A timeline of destruction
The decade got off to an auspicious beginning. The Amazon rainforest – which is the largest on the planet, hosting 390 billion trees, or 17% of the world’s tree cover – enjoyed a remarkable decline in deforestation compared to the year before. Between August 2009 and May 2010, the area suffered a loss of 1,500km2, compared to double that in the year previous.
However, that small victory would represent the high point of the 2010s. Tree cover loss reached all-time record highs in 2012, 2014, 2016 and 2018, signalling that we appear to be losing trees faster than ever before. Between August 2017 and July 2018, 7,900km2 of the Amazon were lost due to deforestation, which was a massive 13.7% increase from the year before, equivalent to almost a million football pitches.
With the election of right-leaning leaders across the globe, but especially in the shape of Jair Bolsonaro in Brazil, the environmental future of our planet does not look optimistic. Deforestation in general and of the Amazon rainforest in particular are likely to pose one of the biggest environmental concerns of our generation.
Where do we go from here?
Despite the fact that report after report emerges stressing the importance of forested areas to both the natural ecosystem and the continued prosperity of the human race, deforestation continues to grow apace. The first thing that must be done is to implement strict and urgent policies to limit that loss of tree cover, all the while ensuring that those who depend upon deforestation practices (such as palm oil industry workers) are not too negatively affected by the measures.

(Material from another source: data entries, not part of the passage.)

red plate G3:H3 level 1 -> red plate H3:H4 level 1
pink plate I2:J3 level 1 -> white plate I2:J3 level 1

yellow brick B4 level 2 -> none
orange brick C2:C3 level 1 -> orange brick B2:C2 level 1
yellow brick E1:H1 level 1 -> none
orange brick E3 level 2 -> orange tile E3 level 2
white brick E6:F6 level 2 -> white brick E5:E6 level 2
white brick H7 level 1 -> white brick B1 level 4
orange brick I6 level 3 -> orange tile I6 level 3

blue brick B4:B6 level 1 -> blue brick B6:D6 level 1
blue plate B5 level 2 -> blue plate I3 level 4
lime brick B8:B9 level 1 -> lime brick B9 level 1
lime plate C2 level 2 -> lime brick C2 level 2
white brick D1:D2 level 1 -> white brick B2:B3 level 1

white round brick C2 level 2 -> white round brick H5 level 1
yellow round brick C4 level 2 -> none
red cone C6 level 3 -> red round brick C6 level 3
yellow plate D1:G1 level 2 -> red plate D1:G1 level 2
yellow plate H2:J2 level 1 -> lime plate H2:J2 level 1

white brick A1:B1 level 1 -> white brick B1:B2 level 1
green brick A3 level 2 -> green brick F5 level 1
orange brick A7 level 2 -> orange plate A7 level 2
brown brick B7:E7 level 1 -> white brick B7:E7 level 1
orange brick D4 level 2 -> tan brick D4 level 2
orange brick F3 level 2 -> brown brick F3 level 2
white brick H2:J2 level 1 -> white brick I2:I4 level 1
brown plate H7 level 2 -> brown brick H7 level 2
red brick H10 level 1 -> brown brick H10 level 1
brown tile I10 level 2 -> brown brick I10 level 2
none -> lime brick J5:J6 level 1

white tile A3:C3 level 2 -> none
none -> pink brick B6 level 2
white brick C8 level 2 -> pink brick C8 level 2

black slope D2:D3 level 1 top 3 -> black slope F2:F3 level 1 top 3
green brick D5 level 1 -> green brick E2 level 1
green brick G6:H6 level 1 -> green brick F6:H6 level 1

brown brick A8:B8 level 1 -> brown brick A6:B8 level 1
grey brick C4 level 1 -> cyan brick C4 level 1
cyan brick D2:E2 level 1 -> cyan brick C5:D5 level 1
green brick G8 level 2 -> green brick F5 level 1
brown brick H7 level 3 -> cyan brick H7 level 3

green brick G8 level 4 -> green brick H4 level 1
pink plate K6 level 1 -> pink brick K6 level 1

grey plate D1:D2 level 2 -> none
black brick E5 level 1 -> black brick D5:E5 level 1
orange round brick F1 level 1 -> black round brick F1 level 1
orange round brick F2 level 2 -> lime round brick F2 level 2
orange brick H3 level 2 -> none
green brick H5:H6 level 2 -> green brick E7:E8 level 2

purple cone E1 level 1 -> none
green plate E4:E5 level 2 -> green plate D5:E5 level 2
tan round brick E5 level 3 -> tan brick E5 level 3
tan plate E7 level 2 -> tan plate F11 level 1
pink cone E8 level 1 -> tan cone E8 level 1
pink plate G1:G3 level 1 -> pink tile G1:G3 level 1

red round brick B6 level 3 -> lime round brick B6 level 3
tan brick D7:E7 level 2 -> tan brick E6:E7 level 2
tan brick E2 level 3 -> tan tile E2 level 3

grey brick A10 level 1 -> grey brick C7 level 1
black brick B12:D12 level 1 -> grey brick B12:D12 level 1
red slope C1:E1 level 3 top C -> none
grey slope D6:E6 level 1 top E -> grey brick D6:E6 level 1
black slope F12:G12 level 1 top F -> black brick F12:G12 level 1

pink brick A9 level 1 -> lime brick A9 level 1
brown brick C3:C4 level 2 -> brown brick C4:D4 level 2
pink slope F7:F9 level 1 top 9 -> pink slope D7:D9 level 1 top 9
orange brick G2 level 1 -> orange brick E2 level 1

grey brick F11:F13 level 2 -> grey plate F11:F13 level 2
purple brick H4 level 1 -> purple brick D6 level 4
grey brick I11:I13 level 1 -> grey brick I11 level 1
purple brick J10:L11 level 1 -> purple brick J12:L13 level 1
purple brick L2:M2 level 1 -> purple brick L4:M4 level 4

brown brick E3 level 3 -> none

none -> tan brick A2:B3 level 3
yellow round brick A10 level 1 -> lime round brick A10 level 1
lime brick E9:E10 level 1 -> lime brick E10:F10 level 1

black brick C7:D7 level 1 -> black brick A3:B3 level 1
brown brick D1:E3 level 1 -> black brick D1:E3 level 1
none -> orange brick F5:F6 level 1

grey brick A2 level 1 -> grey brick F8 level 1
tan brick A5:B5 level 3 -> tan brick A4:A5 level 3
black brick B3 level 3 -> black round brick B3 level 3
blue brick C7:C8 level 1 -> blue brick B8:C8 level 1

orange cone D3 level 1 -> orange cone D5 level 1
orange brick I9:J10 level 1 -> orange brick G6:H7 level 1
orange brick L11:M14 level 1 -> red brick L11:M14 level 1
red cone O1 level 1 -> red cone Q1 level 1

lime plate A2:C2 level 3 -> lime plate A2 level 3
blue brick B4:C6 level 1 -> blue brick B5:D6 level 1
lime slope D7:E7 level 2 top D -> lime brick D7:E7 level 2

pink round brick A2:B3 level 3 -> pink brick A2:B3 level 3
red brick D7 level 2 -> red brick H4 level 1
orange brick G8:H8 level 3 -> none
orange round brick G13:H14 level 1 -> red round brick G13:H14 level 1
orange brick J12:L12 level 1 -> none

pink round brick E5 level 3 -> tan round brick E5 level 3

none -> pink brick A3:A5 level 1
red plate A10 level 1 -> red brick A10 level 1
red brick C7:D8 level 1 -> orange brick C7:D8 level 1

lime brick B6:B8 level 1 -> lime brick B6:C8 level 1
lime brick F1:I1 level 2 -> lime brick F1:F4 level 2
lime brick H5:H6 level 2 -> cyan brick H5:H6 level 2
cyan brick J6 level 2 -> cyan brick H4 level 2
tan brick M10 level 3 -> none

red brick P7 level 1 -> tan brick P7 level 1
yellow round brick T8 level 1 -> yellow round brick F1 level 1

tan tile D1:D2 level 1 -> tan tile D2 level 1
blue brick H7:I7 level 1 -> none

Of course, limiting deforestation is only half the battle – actively reforesting areas which can support trees is another key strategy for removing the carbon already present in our atmosphere. In fact, a recent study found that planting new trees on all of the Earth’s available surface which can support them (and which won’t affect agriculture, industry or human habitation) could remove as many as two-thirds of the carbon present in our atmosphere.
Finally, preventing those greenhouse gases (GHGs) from entering the atmosphere in the first place is also a key objective of curbing climate change. This must involve environmental housekeeping around the refinery, a transition towards cleaner forms of energy generation, more environmentally-friendly transport options and sustainable farming practices. Only then will reforestation have the effect that is intended.